Gleichzeitig schränkt der ehemalige Leiter der MIA-Abteilung (Missing in Action) der IDF-Geheimdienstabteilung ein: »Nur Verrückte denken, wir können alle so befreien.«
Denn nach 21 Jahren, in denen er damit beschäftigt ist, Gekidnappte und Vermisste freizubekommen oder zu finden, weiß er genau, wie extrem komplex und gefährlich derartige Befreiungen sind – und wie schnell etwas schiefgehen kann. »Mit allem Respekt für die erfolgreiche Mission, es ist schlicht unmöglich, alle 120 Geiseln auf diese oder ähnliche Weise aus Gaza rauszuholen. Auf keinen Fall würde es bei jenen funktionieren, die in den Tunneln der Hamas festgehalten werden.«
Israel hat alles Recht der Welt, Staatsbürger zu befreien
Kalo ist zudem Rechtsexperte für Geisel-Situationen. »Aus juristischer Sicht ist es eindeutig: Israel hat alles Recht der Welt, seine Staatsangehörigen zu befreien.« Ganz besonders, nachdem die Terrororganisation Hamas wiederholt Entscheidungen zu einem Abkommen verzögert. Die Mission sei übrigens eine ausgetüftelte internationale Zusammenarbeit gewesen, bei der die USA und Großbritannien Geheimdienstinformationen mit Israel geteilt hätten.

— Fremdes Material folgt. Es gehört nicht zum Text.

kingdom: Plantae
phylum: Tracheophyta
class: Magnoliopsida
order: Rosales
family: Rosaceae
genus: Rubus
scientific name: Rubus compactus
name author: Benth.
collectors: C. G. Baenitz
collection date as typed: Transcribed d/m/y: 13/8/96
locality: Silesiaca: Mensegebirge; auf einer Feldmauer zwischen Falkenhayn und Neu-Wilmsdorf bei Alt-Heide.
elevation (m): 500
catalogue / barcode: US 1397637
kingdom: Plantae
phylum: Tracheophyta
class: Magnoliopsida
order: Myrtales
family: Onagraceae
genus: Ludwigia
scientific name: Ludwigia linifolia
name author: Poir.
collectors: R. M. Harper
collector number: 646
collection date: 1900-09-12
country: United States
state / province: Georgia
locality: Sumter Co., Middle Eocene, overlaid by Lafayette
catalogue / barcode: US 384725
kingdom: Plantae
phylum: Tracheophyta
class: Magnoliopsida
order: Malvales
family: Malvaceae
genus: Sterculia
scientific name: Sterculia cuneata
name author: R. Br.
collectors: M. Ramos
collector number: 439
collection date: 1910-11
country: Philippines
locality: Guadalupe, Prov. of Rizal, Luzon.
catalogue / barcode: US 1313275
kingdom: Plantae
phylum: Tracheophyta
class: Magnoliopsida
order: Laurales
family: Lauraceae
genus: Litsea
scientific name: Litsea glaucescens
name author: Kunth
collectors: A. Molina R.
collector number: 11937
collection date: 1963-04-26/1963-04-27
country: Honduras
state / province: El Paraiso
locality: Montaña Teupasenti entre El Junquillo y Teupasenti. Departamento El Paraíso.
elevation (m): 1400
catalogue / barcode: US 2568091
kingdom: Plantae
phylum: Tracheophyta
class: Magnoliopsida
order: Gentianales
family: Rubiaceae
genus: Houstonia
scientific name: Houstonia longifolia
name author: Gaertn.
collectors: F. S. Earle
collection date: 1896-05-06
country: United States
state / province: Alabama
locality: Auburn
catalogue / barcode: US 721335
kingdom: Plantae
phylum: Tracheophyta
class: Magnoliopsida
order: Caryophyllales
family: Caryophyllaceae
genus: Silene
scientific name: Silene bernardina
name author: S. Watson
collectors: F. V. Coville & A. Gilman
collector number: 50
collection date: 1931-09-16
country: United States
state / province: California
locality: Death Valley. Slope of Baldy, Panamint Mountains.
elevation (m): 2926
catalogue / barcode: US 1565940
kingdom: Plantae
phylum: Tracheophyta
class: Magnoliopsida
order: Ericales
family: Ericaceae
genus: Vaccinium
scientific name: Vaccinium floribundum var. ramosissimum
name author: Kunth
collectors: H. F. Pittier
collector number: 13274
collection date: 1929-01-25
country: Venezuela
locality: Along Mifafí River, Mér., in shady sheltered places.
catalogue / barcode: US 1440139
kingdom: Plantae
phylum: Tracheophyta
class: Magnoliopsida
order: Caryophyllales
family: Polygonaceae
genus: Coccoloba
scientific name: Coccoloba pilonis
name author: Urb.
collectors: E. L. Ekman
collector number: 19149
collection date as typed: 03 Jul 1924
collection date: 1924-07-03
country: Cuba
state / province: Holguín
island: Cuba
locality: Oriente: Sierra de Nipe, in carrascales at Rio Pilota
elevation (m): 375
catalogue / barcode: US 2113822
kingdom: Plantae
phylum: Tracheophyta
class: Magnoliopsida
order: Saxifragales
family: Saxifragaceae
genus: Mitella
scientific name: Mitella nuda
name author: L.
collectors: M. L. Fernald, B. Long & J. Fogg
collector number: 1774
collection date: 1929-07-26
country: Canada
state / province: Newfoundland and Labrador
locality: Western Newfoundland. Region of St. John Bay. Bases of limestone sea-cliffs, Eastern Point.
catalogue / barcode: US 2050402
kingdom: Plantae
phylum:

»Die Aktion war auf jeden Fall auch ein Signal für unsere Feinde«, ist Kalo überzeugt. Allerdings würde die Befreiung der vier Geiseln in keiner Weise die strategische Situation für den Krieg zwischen Israel und der Hamas verbessern, »und ganz sicher nicht die Lage der noch verbleibenden Geiseln«. Denn natürlich werde auch die Hamas von der Aktion lernen, versuchen, die Schlupflöcher zu schließen und ihren Schutz weiter auszubauen. Umso dringlicher sei es, sich auf ein Abkommen zur Befreiung der verbleibenden Verschleppten zu verständigen, betont er.
»Sinwar kann sich zurücklehnen und sehen, wie Israel mehr und mehr an Legitimität in der Welt verliert.«
Avi Kalo
Dabei ist er nicht sonderlich zuversichtlich, ob in nächster Zukunft tatsächlich ein Deal Realität wird. Seinem Verständnis nach werde der Hamas-Anführer in Gaza, Yahiya Sinwar, nicht von seiner Forderung nach einem kompletten Ende des Krieges abweichen. »Da er sich um sein eigenes Volk in keiner Weise schert, kann er sich zurücklehnen und sehen, wie Israel mehr und mehr an Legitimität in der Welt verliert, beispielsweise durch den Internationalen Strafgerichtshof, die Proteste an den Universitäten und das Verhalten mancher Länder, etwa mit der Anerkennung eines Palästinenserstaates.«
Es sei Sinwar wahrscheinlich auch nicht sonderlich wichtig, ob er 120 oder 124 Geiseln festhält. Kalo geht davon aus, dass schon bald, vielleicht sogar in den nächsten Tagen, die Öffentlichkeit wieder mit grausamen Videos der Geiseln manipuliert werden soll. Und zudem, meint er, werde der Terrorchef langfristig Geiseln bei sich behalten wolle, um sein Überleben zu garantieren. »Sinwar will Israelis als menschliche Schutzschilde.«
Kalo ist überzeugt, dass die internationale Gemeinschaft mehr tun müsse: Zum einen sollten umfassende wirtschaftliche Sanktionen gegen die Hamas umgesetzt werden. Zum anderen stünde es der westlichen Welt gut zu Gesicht, an Israels Seite stehen. »Weil es nicht nur ein Kampf gegen eine Terrororganisation im Gazastreifen ist, sondern der Kampf gegen den globalen Dschihad.«
Gesellschaft zutiefst von extremistischer Lehre indoktriniert
Dass dies das Ziel der Hamas sei, sehe man an der Bevölkerung in Gaza, erklärt er: »Sie ist zutiefst und in allen Bereichen von der extremistischen Lehre der Hamas indoktriniert. Wir selbst waren geschockt, als wir feststellten, wie umfassend und verankert Hass auf alles Westliche, Antisemitismus und Fundamentalismus in der Gesellschaft tatsächlich sind. Doch das ist die traurige Realität nach den langen Jahren der Herrschaft der Hamas.«
Für die nahe Zukunft schlägt Kalo drei Schritte vor: Erstens müsse Jerusalem insistieren, dass der sogenannte Biden-Deal, der jetzt für einen Waffenstillstand und die Rückgabe aller Geiseln auf dem Tisch liegt, angenommen wird. Zweitens sollte Israel westliche Alliierte rekrutieren, um im Kampf gegen den globalen Dschihad mitzukämpfen. Drittens müsse mehr Druck auf Ägypten, Katar und andere bedeutende Spieler in der Region ausgeübt werden, um die Hamas zu beeinflussen. »Es ist sehr viel, was geschehen muss«, gesteht er, »aber es ist der einzige Weg nach vorn für eine friedliche Zukunft in unserer Region«.